In 1928, expat American photographer and painter Man Ray and French poet Robert Desnos collaborate on the film L’Étoile de mer, or Starfish. They film portions of it in the Dreamlands, thereby initiating its lead actress, Ray’s lover, as a dreamer. Getting camera equipment there means going in waking form, not as dreamers. That requires the filmmakers to haul it through Paris’ portal to the Dreamlands, the Catacombs. Fortunately Desnos is on good terms with the ghouls who dwell there and guard the gateway. He and the former human alchemist Nicolas Flamel go way back. Although our veiled senses want to assume that the entity shown in the film is an ordinary starfish in an aquarium, true seers immediately grasp that it is a multi-tentacled avatar of the Old Ones. The creature also manifests the dreamstuff of cabaret singer Yvonne George, for whom Desnos suffers terrible pangs of unrequited love. But that’s a long story, best described in the pages of Dreamhounds of Paris
Five years prior, Ray’s first short film, Retour A La Raison (Return to Reason) debuts in circumstances that for decades eclipse its innovation as a purely abstract piece of cinema. André Breton, the surrealist movement’s oddly doctrinaire leader, is feuding with Tristan Tzara, self-proclaimed impresario of Dada. Tzara stages a night of avant garde performances, including a screening of Retour A La Raison. Breton has no beef with Ray, but considers various other program items, including the participation of surrealist arch-nemesis Jean Cocteau, outrageous. So midway through he leaps onto the stage and breaks the arm of a writer named Pierre de Massot with his cane. In the ensuing mayhem, the innovations of Retour a la Raison go by the wayside.
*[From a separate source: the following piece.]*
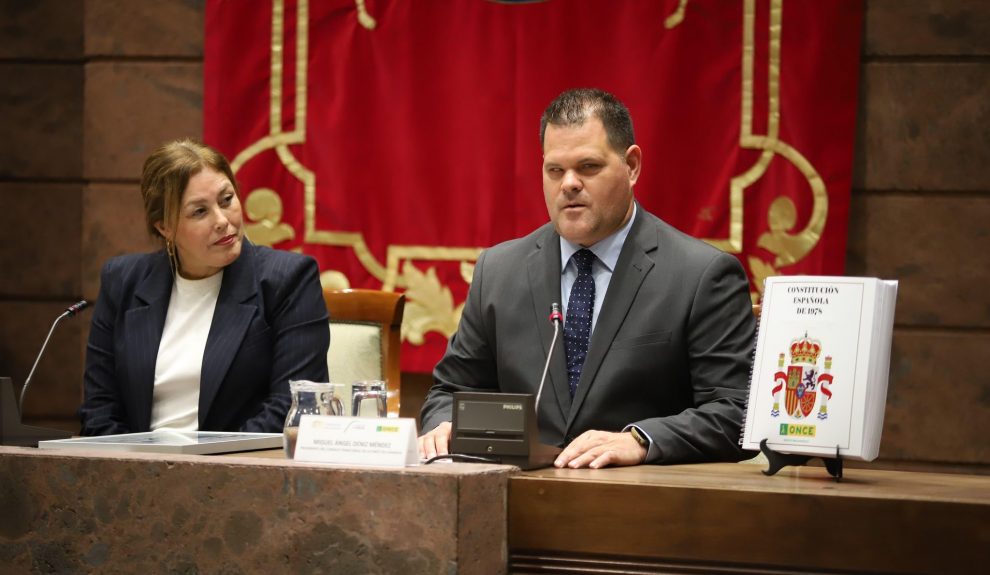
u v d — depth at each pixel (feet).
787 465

In 1926 Ray makes Emak Bakia (Leave Me Alone), a longer exercise in abstraction, including stop motion animated sequences and another glimpse of the glamorous Kiki. Breton dislikes this one, too, because it also features the poet Jacques Rigaut, who he has excommunicated from the group. Through a true dreamer’s eyes the elements of filmed sculpture, the departure from narrative, can only be seen as a filmed incantation. The English title gives it away: just what entity is the filmmaker trying to keep at bay? After talking about it for years, Rigaut shoots himself in the heart on November 9, 1929, measuring with a ruler to make sure he hits the organ squarely. Does Ray’s filmed conjuration backfire on Rigaut? Or is his suicide its final, necessary component?
Cinema history does not look kindly on Ray’s last film, 1929’s Les Mystères du Château du Dé, which is hard to regard as anything other than him filming his rich friends and patrons farting around at a manor. However, since the main rich friend is surrealist patron Charles de Noailles, this gives you a great visual of what your characters might see when invited to hobnob with the well-heeled at a villa outside town. However, it can’t entirely be a coincidence that it prominently features d6s, the patron die of GUMSHOE.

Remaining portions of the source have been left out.